___ READING PASSAGE

Although the Jewish cultural heritage in our region is limited, it holds significant value and importance. It would be difficult to find a town or city in Lithuania where a Jewish community did not live and work prior to World War II. One only needs to look back to those recent times to find schools, printing houses, shops, banks, hospitals, and synagogues. Sadly, this marked the final phase of the great Litvak culture, whose centuries-long development in the historic lands of Lithuania and its neighbours was tragically halted.
The legacy of Jewish culture continues to live on in the Klaipėda district. Historian Janina Valančiūtė notes that until the 19th century, most Jews in Gargždai resided on what is now J. Basanavičiaus Street. By the late 19th to early 20th century, Jewish plots were located along Rinkos Square and Klaipėdos Street. In 1638, King Władysław IV of the Grand Duchy of Lithuania granted the Jews of Gargždai the right to establish a cemetery. As a result, around the mid-17th century, a Jewish cemetery was founded in the southeastern part of the town, near the right bank of the Minija River. Written sources from the late 19th and early 20th centuries mention the Gargždai Jewish People's Bank, a Jewish school, and a wooden synagogue, which was located on the western edge of Turgaus Square. An entire Jewish residential quarter, including a rabbi's house, formed around this synagogue. In 1923, the authorities of the Republic of Lithuania granted permission for the Jewish community of Gargždai to construct a new brick synagogue, and a new house of worship was built next to the old synagogue between 1927 and 1928. Both synagogues were destroyed during the war.

______
___ STUDY MATERIAL

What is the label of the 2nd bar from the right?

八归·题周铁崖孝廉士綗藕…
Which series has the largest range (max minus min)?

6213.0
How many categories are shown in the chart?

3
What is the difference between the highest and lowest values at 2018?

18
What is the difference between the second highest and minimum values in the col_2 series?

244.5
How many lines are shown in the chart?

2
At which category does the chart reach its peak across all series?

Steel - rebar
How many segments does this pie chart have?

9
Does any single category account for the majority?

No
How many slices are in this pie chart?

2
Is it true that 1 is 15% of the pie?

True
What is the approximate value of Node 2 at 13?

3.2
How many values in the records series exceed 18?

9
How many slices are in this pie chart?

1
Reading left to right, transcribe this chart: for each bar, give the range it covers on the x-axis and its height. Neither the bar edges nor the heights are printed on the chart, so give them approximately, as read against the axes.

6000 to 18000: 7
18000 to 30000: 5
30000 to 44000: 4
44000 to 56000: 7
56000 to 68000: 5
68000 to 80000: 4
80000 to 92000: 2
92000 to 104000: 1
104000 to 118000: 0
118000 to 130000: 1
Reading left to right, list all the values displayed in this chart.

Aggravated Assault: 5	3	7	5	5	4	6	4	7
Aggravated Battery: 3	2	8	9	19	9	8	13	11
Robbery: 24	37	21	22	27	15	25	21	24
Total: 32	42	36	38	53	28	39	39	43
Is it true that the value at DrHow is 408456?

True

______

Resume the text on the Jewish heritage of Gargždai, picking up after its final sentence.

During World War II, the German occupiers killed the majority of the Jewish population. A monument at the site of the massacre near the Gargždai bus station commemorates this event, with an inscription in both Lithuanian and Yiddish: ‘At this place, in July 1941, the Nazis killed hundreds of Jews from the town of Gargždai and the surrounding area.’
Approximately 300 Jewish women and children were executed in the Vėžaitynė Forest (Vėžaičiai eldership). To honour this tragedy, monuments were erected at the first and second massacre sites, featuring white marble plaques inscribed in both Lithuanian and Yiddish: ‘Passerby, remember the victims of 1941, the innocent children, mothers, and grandparents who were murdered by Hitler's executioners for being Jewish.’
Another tragedy of the shooting of Jews is commemorated by a stone monument erected at the site of the massacre of the Jews by the Veivirža Stream, in the village of Trepkalnis (Veiviržėnai eldership). Veiviržėnai, situated in the beautiful valley of the Veiviržė Stream, is home to an old Jewish cemetery, indicating the presence of Jews in this town as well.